Thyroidectomy is an operation in which one or both lobes of the thyroid gland are removed.
There are various different Indications or reasons for thyroid surgery:
- Confirmed or suspected thyroid cancer
- To rule out malignancy in the thyroid
- Hyperthyroidism e.g when non-surgical treatment has not been successful or is not suitable
- Enlarged thyroid gland with compressive symptoms e.g. difficulty swallowing
- Enlarged thyroid gland with unacceptable cosmesis
Thyroidectomy surgery is performed under general anaesthesia. The approach to the thyroid gland is usually through a horizontal skin incision made along with one of the skin creases in the neck. Endoscopic approaches using small incisions in the chest wall and axillae (armpits) or via the oral cavity may be an option in some patients.

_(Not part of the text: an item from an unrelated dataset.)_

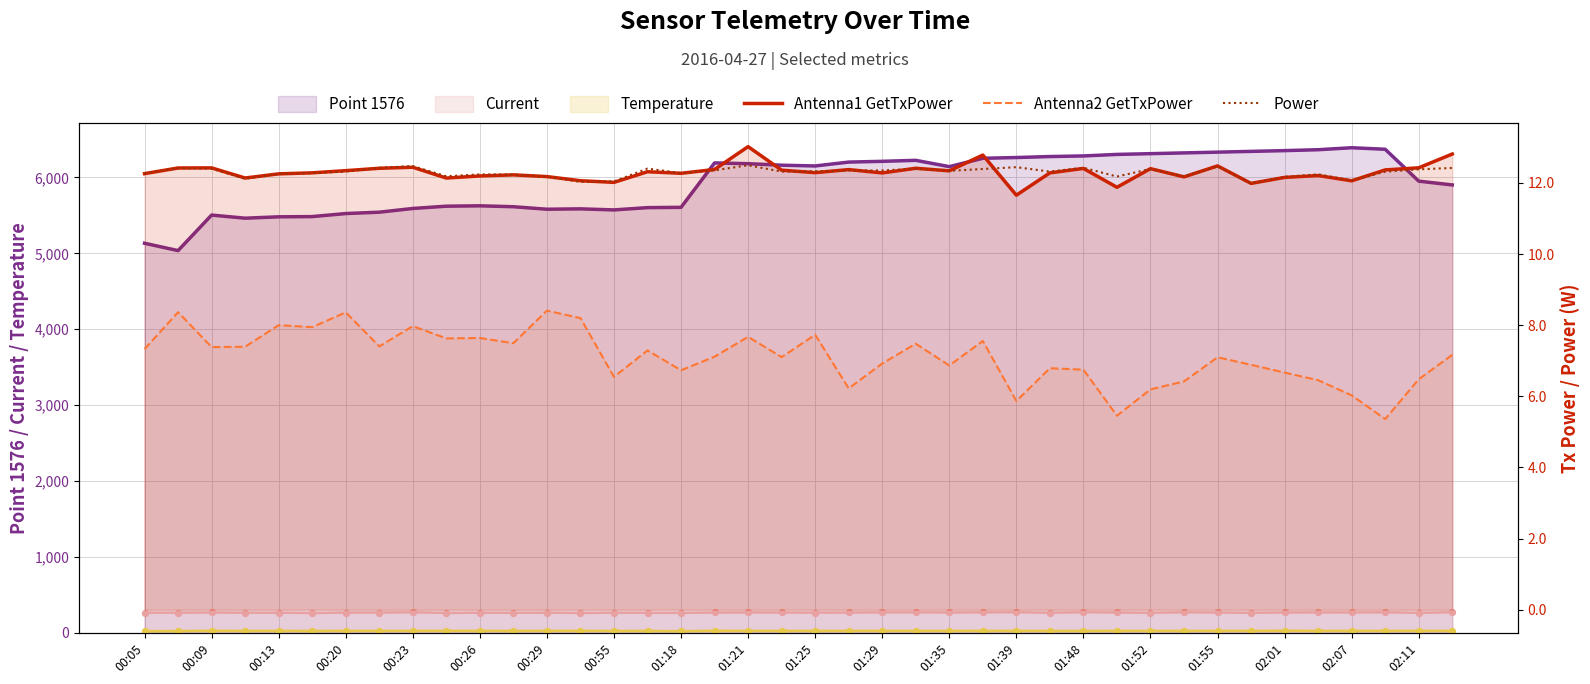

Which series has the largest total across all categories?

Point 1576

The thyroid gland is carefully dissected, taking care to identify and preserve vital structures that lie right next to the thyroid gland, in particular the:
- recurrent and superior laryngeal nerves which supply the muscles of the vocal cords
- parathyroid glands which very small glands that produce parathyroid hormone responsible for control of calcium levels in the blood and bone
The extent of surgery depends on pathological examination of tissues removed during the surgery. For example, if the diagnosis of cancer is confirmed in one lobe of the thyroid, your surgeon will proceed to remove the other side as well. The decision to be made at surgery will need to be explained and discussed with you before surgery.
After thyroid surgery, the amount of thyroid hormone produced depends on how much of the gland remains. If only one of the thyroid lobes (left or right) has been removed, most patients will not need to take thyroid hormone replacement. However, patients who have surgery to remove both lobes of the thyroid gland will have to take thyroid hormone replacement for life.